It is officially 31 days to the year 2020. Many of us during this time have the chance to sit back and reflect on the lessons learned from the year. We begin to look forward to newer lenses of the changes that we want to make for the new year. We tend to set goals, resolutions, vision boards for areas we want to grow in for our life. This month we also celebrate the Christmas holiday with family and friends and celebrate the birth of Jesus Christ. However, for December I want to discuss for a second about the word CHANGE.
A few weeks ago, I went out to a few stores with my daughters to purchase pumpkins to decorate for the fall. We stopped by Walmart and all they had was a pumpkin stem left in the empty box. We kindly asked Walmart associate if they had any more pumpkins in the back of the store and she responded that they were completely sold out. She recommended that we stop by the nearby Harps who may had a variety of pumpkins. Minutes later we arrived at the Harps store and my baby girl Autumn got out the truck and said, “Daddy look at this leaf it's orange and here's another one”. My oldest daughter Carmen said, “I wonder why these are orange there are some that are brown”. At that moment I had a quick reminder about change, and I thank God quietly in my spirit that he blessed me to change and mature throughout the years.
Change is not easy, and we all struggle with change daily. Several of my mentors likes to say often that change is inevitable, and I wholeheartedly believe that. Michael Jackson wrote a song called “The Man in the Mirror”. I listen to this song every morning in my playlist routine in preparing for the day. In this song, he sang about changing the person in the mirror. In a world around us, we see people around us, and it seems though they need to change. It could be true, but we must take a closer look from within ourselves. Sin is blind and that is why it is important to listen and discern from those around you. It is tough sometimes listening to the given advice, but it creates accountability in the spirit of love. However, yes, it is easy to point out others' faults and shortcomings, but the change takes place when we look at our thoughts, words, and actions and ask God to make you more Christ-Like. The motto that I try to aim towards daily is to become a better man than I was the day before. Somedays I fall short, but the power of accountability is recognizing those efforts and pick yourself up and keep striving. This concept is not easy, but we must strive for something or we fall. In preparation for looking forward, I felt that it was best to leave you with practical ways of changing. These steps are useful in many different aspects of your life rather it is physical, mentally, spiritually, financially and/ or socially.

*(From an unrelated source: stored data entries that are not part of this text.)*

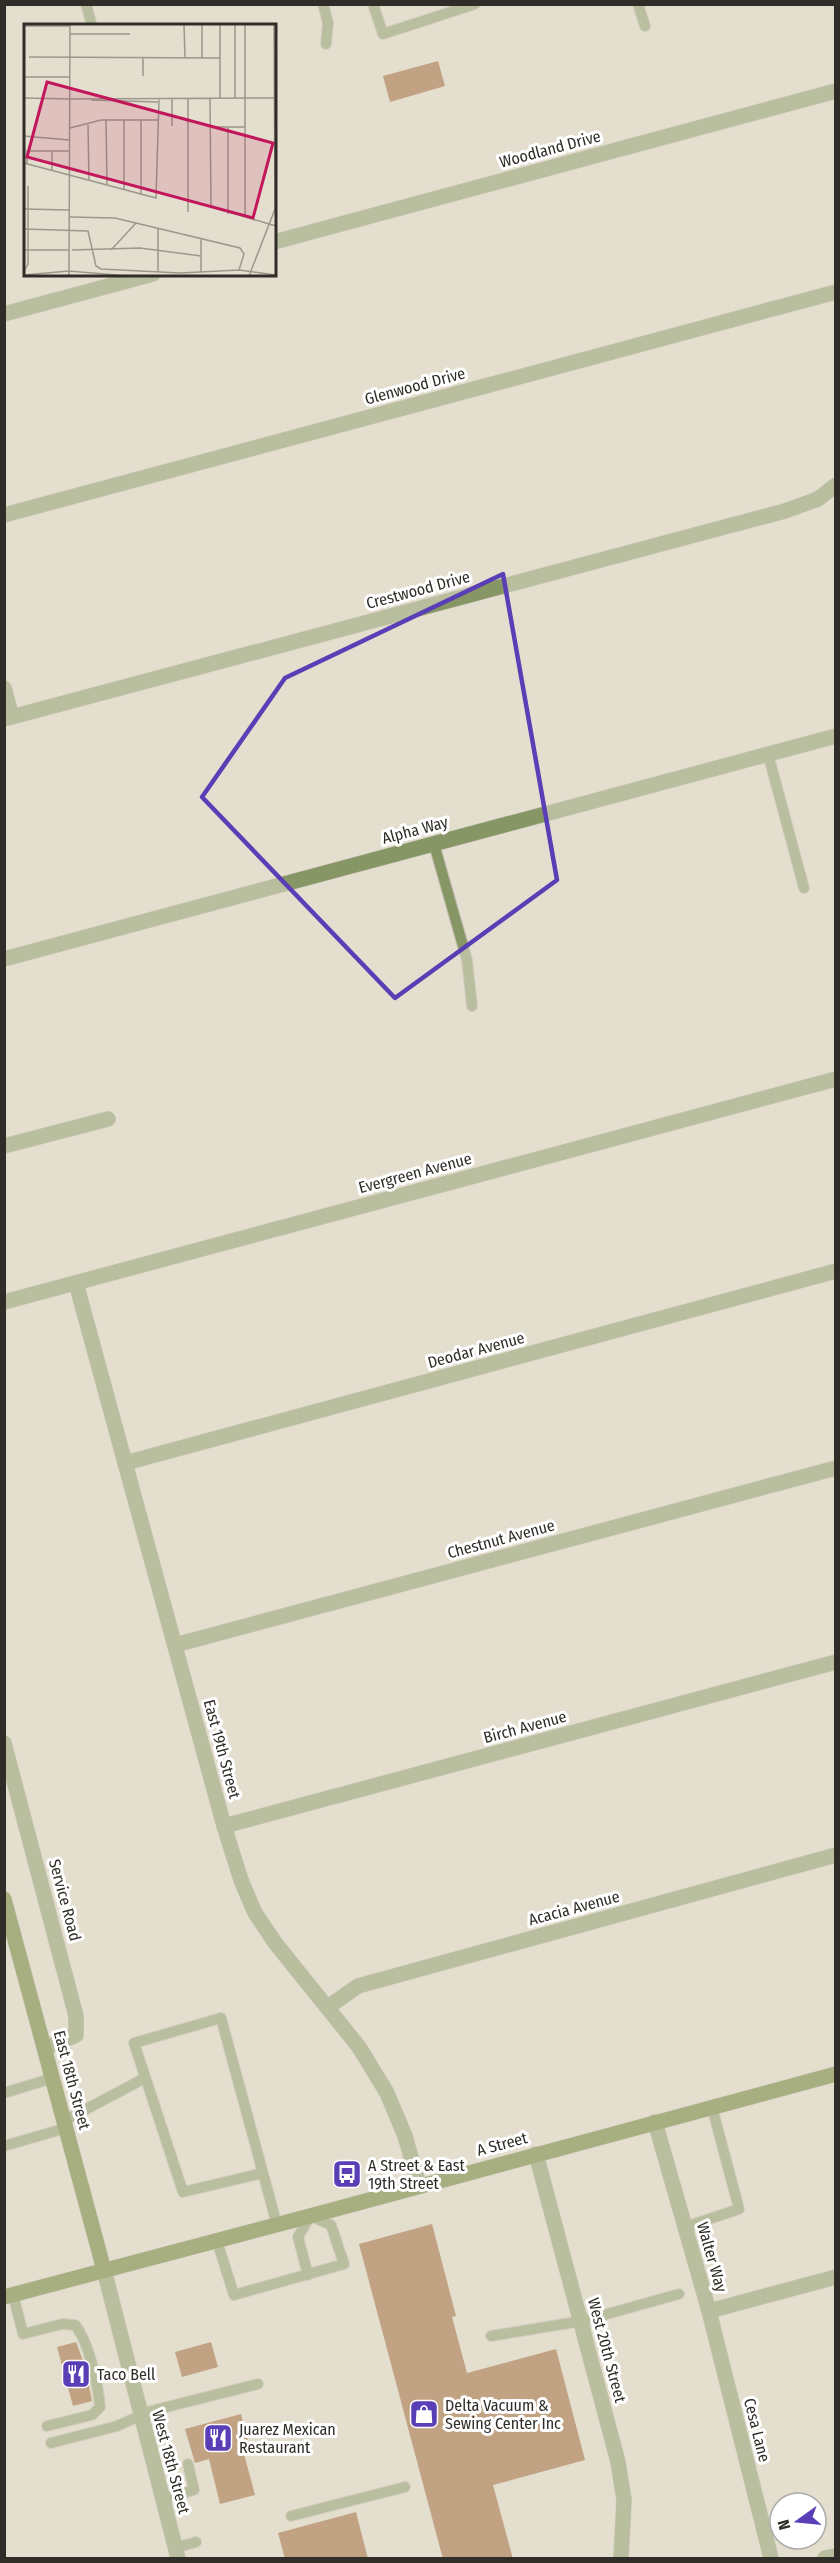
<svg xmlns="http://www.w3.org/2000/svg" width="840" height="2563" viewBox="0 0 840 2563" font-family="'Fira Sans Condensed',sans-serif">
	<rect width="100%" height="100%" fill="#e4decf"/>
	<g fill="#975a25">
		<path d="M438,61L445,86L390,102L383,76Z"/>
		<path d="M432,2224L456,2316L452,2317L467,2373L556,2349L585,2460L493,2485L513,2559H443L359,2244Z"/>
		<path d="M76,2342L85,2366L92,2401L73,2406L57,2347Z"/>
		<path d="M211,2342L218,2367L182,2377L175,2352Z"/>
		<path d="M241,2414L250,2448L243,2450L255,2495L220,2504L209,2459L195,2463L185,2429Z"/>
		<path d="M356,2512L368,2559H285L278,2533Z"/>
	</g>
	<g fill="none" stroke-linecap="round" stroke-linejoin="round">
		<g stroke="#c0bbae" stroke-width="12">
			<g id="service">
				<path d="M86,4L92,26"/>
				<path d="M323,4L328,23L326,44"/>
				<path d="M373,4L383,34L475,4"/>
				<path d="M638,4L645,26"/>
				<path d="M768,754L804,888"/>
				<path d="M434,844L467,960L472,1006"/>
				<path d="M4,2093L53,2078"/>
				<path d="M64,2121L145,2078"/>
				<path d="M4,2146L66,2128"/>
				<path d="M263,2173L183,2192L134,2043L221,2018L277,2225"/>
				<path d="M685,2227L739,2209L712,2107"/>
				<path d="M217,2241L234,2295L344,2264L331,2225L310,2216L298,2237L308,2275"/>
				<path d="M13,2294L23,2334L62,2324L75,2325C89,2342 98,2385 100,2407L92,2415L47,2426"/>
				<path d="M491,2336L582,2321L679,2294"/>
				<path d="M51,2443L117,2426L151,2411L258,2384"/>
				<path d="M162,2499L194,2490L188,2464"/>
				<path d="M291,2516L405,2487"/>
				<path d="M175,2548L196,2542"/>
			</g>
		</g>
		<g stroke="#c0bbae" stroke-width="16">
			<g id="minor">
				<path d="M274,242L836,91"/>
				<path d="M4,314L153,274"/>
				<path d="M4,515L836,292"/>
				<path d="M4,688L12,717"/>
				<path d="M4,719L785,511L818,499L836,485"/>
				<path d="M4,959L836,736"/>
				<path d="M4,1146L108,1119"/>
				<path d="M76,1283L224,1826L241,1880L255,1913L276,1944L359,2047L387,2093L405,2136L419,2185"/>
				<path d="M4,1302L836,1079"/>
				<path d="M125,1463L836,1271"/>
				<path d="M175,1645L836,1468"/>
				<path d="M4,1743L76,2016V2035L45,2048"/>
				<path d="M224,1826L836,1662"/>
				<path d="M328,2007L358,1986L836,1855"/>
				<path d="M655,2122L709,2311L771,2558"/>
				<path d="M536,2154L618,2462L624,2500L621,2558"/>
				<path d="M709,2311L836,2277"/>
				<path d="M825,2558L836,2556"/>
			</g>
		</g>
		<g stroke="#c0bbae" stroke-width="16">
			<path id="tertiary" d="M104,2270L178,2558"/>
		</g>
		<g stroke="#c0bbae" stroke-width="16">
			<g id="secondary">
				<path d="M4,1899L104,2270"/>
				<path d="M4,2297L310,2216L836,2074"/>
			</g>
		</g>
		<use href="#service" stroke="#869765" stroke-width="10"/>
		<use href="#minor" stroke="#869765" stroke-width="15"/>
		<use href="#tertiary" stroke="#869765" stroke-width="15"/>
		<use href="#secondary" stroke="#5d7421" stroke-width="15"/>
	</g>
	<path d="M0 0H840V2563H0ZM503,574L557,880L395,998L202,797L285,678Z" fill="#e4decf" fill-opacity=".55" fill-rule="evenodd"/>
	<path fill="none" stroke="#593eb6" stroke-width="4.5" stroke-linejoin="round" d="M503,574L557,880L395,998L202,797L285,678Z"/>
	<defs>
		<g id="bus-square" transform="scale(1.5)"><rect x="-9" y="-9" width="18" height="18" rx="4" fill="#593eb6" stroke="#fff"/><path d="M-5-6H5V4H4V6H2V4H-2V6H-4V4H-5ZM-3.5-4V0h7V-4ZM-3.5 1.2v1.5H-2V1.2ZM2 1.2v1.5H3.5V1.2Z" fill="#fff"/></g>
		<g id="restaurant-square" transform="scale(1.5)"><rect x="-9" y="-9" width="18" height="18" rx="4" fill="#593eb6" stroke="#fff"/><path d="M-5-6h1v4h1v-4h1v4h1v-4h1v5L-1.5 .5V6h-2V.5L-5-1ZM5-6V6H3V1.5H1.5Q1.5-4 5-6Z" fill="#fff"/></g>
		<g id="shop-square" transform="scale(1.5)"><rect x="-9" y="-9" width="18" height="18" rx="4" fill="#593eb6" stroke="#fff"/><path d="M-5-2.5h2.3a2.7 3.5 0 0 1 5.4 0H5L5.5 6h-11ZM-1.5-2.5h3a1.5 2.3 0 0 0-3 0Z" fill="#fff"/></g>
	</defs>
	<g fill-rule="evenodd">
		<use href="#bus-square" x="347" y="2174"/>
		<use href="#restaurant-square" x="76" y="2374"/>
		<use href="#shop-square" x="424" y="2414"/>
		<use href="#restaurant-square" x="218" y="2438"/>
	</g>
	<g text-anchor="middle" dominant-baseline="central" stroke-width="6" stroke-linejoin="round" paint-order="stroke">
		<g font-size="16" fill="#302d28" stroke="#fff">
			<text transform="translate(550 149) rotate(-15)">Woodland Drive</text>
			<text transform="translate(415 386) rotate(-15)">Glenwood Drive</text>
			<text transform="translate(418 590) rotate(-15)">Crestwood Drive</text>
			<text transform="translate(415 830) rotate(-15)">Alpha Way</text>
			<text transform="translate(415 1173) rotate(-15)">Evergreen Avenue</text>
			<text transform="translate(476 1350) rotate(-15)">Deodar Avenue</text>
			<text transform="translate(501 1539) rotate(-15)">Chestnut Avenue</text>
			<text transform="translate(525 1727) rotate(-15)">Birch Avenue</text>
			<text transform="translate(222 1749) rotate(75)">East 19th Street</text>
			<text transform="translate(65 1900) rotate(75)">Service Road</text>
			<text transform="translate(574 1908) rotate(-15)">Acacia Avenue</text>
			<text transform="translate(72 2080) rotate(75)">East 18th Street</text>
			<text transform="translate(502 2144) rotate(-15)">A Street</text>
			<text transform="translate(712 2257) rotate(74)">Walter Way</text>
			<text transform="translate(607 2350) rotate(75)">West 20th Street</text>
			<text transform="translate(757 2430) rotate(76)">Cesa Lane</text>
			<text transform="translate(171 2462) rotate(75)">West 18th Street</text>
		</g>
		<g font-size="16" fill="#302d28" stroke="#fff" text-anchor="start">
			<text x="368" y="2165">A Street &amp; East<tspan x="368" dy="18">19th Street</tspan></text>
			<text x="97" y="2374">Taco Bell</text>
			<text x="445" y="2405">Delta Vacuum &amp;<tspan x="445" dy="18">Sewing Center Inc</tspan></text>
			<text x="239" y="2429">Juarez Mexican<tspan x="239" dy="18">Restaurant</tspan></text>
		</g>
	</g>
	<g transform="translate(24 24)">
		<rect width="252" height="252" fill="#e4decf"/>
		<path fill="none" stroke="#9c978c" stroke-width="1.5" d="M160,0L161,34M196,0V74M221,0V193M0,2H45M46,10H106M5,33L196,34M119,33V52M178,34V0M0,53H45M0,74L46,75M46,75L252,74M164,75V188M186,75L187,183L252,202M211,75V0M67,76L134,78M82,96L83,161M100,96V166M117,96V170M64,101L65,157M148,102V75M186,103H221M204,103V190M46,104L77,96H134M0,112L45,116M0,139L132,174L135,75M3,140V127H45M28,146V127M0,185L45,186M46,193L91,194L216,224L220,230L215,246M134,204V248M0,205L64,207L72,242L77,245L156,249L215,246L252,251M0,226H45M48,226L116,224L177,232M87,226L112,199M0,247L4,240V162M177,249V215M0,251L45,247L104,252M45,252L46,0M225,252L251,185L250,0"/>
		<path fill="#c2185b" fill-opacity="0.15" stroke="#c2185b" stroke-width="3" d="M23,58L249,119L229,194L3,133Z"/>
		<rect width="252" height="252" fill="none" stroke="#302d28" stroke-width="3"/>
	</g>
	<rect width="840" height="2563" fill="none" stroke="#302d28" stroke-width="12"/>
	<g transform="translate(798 2521) rotate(255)"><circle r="28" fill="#ffffff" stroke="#acaba9" stroke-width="1.5"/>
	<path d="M0-4.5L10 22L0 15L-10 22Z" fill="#593eb6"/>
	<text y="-9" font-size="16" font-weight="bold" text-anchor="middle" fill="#302d28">N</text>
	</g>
</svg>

There were several times in my life that I needed to change. Majority of those times God humbled me into having a choice to change or continue down the wrong path of destruction. It was a battle between 2 worlds. The spirit moved me towards the directions to fight towards the Godly and uphill way. I deeply wanted to become a better person so that I can help other circumstances and life to become better, so I prayed to God that he would guide, direct, and speak to me and I pray the same for you. Our future is with our children and we each can play a major part in making the world a better place with one life and one opportunity at a time.
Below, I shared with you a model of change that many uses in practice in deciding and/or responding toward change. The change model is also known as the Transtheoretical Model according to Dr. LaMorte.
1. Precontemplation - In this stage, you do not intend to act in the foreseeable future. People are often unaware that their behavior is problematic or produces negative consequences. People in this stage often underestimate the pros of changing behavior and place too much emphasis on the cons of changing behavior.
2. Contemplation - In this stage, people are intending to start healthy behavior in the foreseeable future. People recognize that their behavior may be problematic, and a more thoughtful and practical consideration of the pros and cons of changing the behavior takes place, with an equal emphasis placed on both. Even with this recognition, people may still feel ambivalent toward changing their behavior.
3. Preparation (Determination) - In this stage, people are ready to act within the next 30 days. People start to take small steps toward behavior change, and they believe changing their behavior can lead to a healthier life.
4. Action - In this stage, people have recently changed their behavior (defined as within the last 6 months) and intend to keep moving forward with that behavior change. People may exhibit this by modifying their problem behavior or acquiring new healthy behaviors.
5. Maintenance - In this stage, people have sustained their behavior change for a while (defined as more than 6 months) and intend to maintain the behavior change going forward. People in this stage work to prevent relapse to earlier stages.
6. Termination - In this stage, people have no desire to return to their unhealthy behaviors and are sure they will not relapse.